What The Research Seems To Agree On
We notice a trend of convergence with memory system design. Different teams are arriving at similar design choices from different directions.
Mem0 argues that memory should extract, consolidate, and retrieve important information instead of replaying full context. That aligns closely with explicit write-back and compact prompt-time recall.
In Prospect and Retrospect: Reflective Memory Management makes two useful points: memory granularity matters, and retrieval should adapt to the current context. That supports storing compact structured memory rather than one fixed summary or raw logs.
A-Mem pushes a related idea from another angle: memory should not be static. It should reorganize itself over time through linking and refinement.
You see the same pattern in nearby work too: hierarchical memory, typed memory, temporal updates, compact retrieval, and some form of consolidation. The implementation details vary. The direction of travel does not.
If you want to keep tracking that convergence across memory systems, Agent Memory Systems is a useful running index to track.
Where Teams Usually Go Wrong
In our experience, teams usually make one of four mistakes.
1. They treat memory as a prompt feature
It is not. Prompting matters, but memory quality depends just as much on storage, retrieval, and update logic.
2. They store too much too early
A large memory store is easy to build. A useful memory store is not. If everything is remembered, nothing is prioritized.
3. They skip identity resolution
If the system cannot reliably tell when two mentions refer to the same person, document, or project, retrieval quality falls apart quickly.
4. They make memory updates synchronous
If memory updates happen on the main request path, every response has to wait for them. That usually makes the system slower where speed matters most.

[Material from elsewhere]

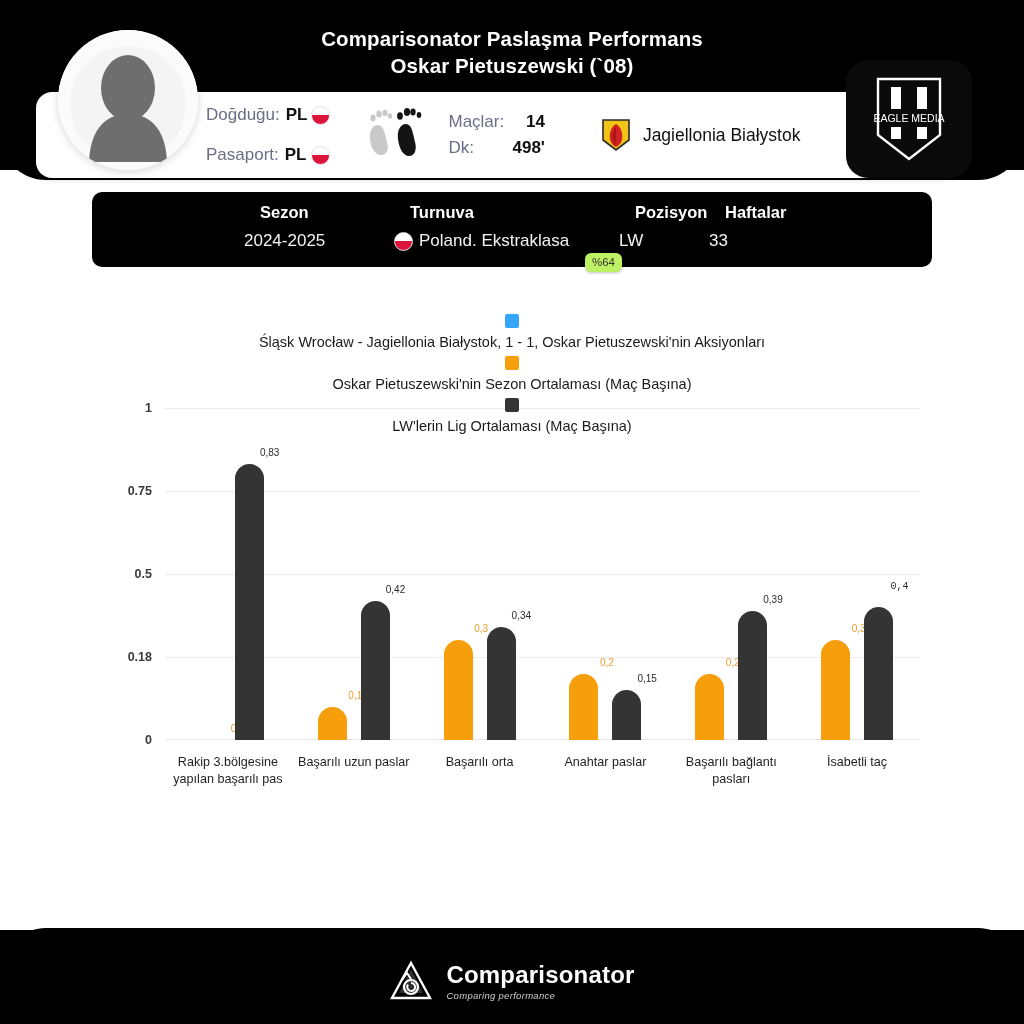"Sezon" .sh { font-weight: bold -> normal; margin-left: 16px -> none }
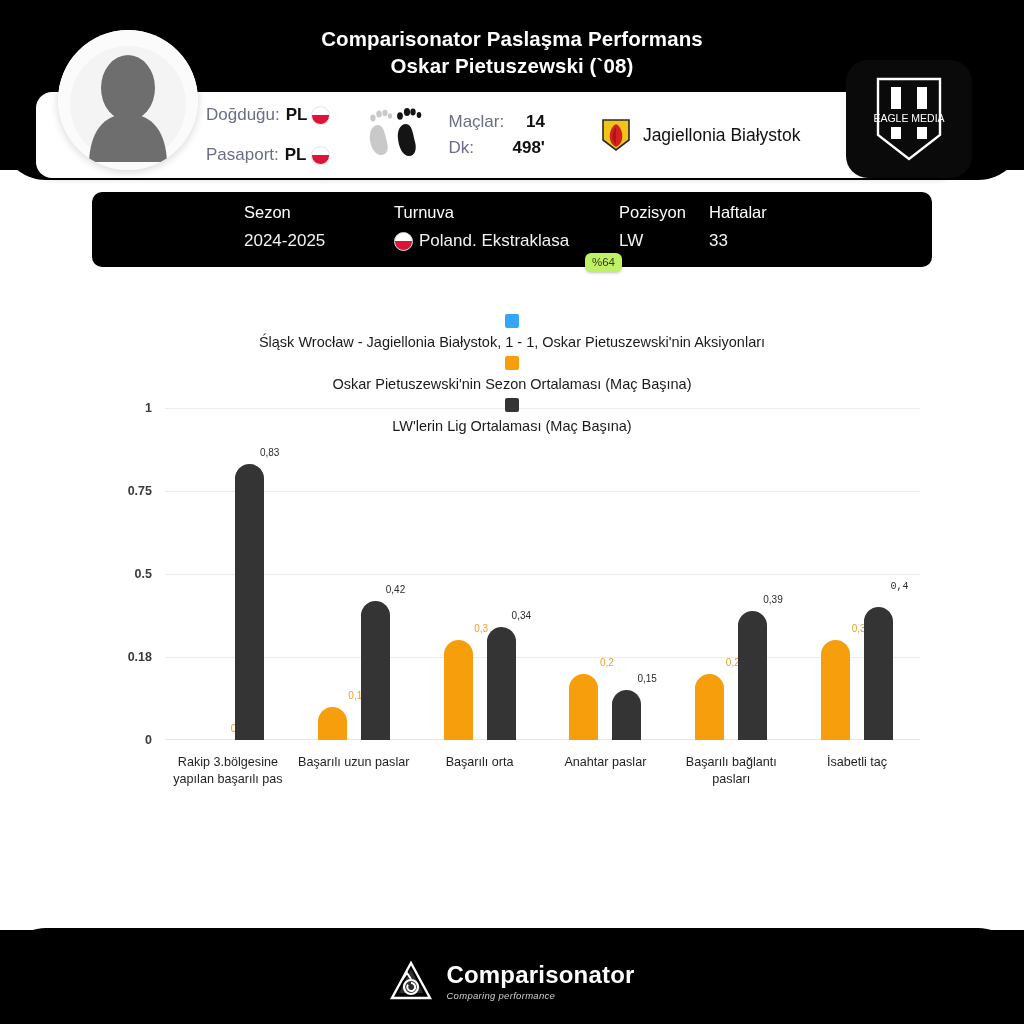"0,83" .bar-label { font-size: 10px -> 16px; text-align: right -> center }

What This Means In Practice
If you are implementing memory today, start with this:
- A clear memory schema.
- A fast way to identify the current context.
- Bounded retrieval.
- Compact prompt injection.
- Explicit asynchronous write-back.
You can improve ranking, embeddings, and linking later. But those improvements will not fix a weak memory foundation.
This changes how memory should be designed from the start.
Memory is not a nice-to-have feature you add after the agent works. It is part of the core workflow design. The right memory model depends on what the system is helping with, what changes over time, what must stay stable, and what kinds of mistakes are unacceptable.
That is why we think of memory as an application architecture problem, not just a model capability.
Closing
The best agent memory systems are not the ones that remember the most. They are the ones that remember selectively, update reliably, and retrieve conservatively.
That is the pattern we trust today:
- a fast way to identify the current context
- typed memory
- bounded retrieval
- compact prompt injection
- explicit async write-back
It is practical to deploy, flexible enough to evolve, and increasingly consistent with where research and production systems are converging.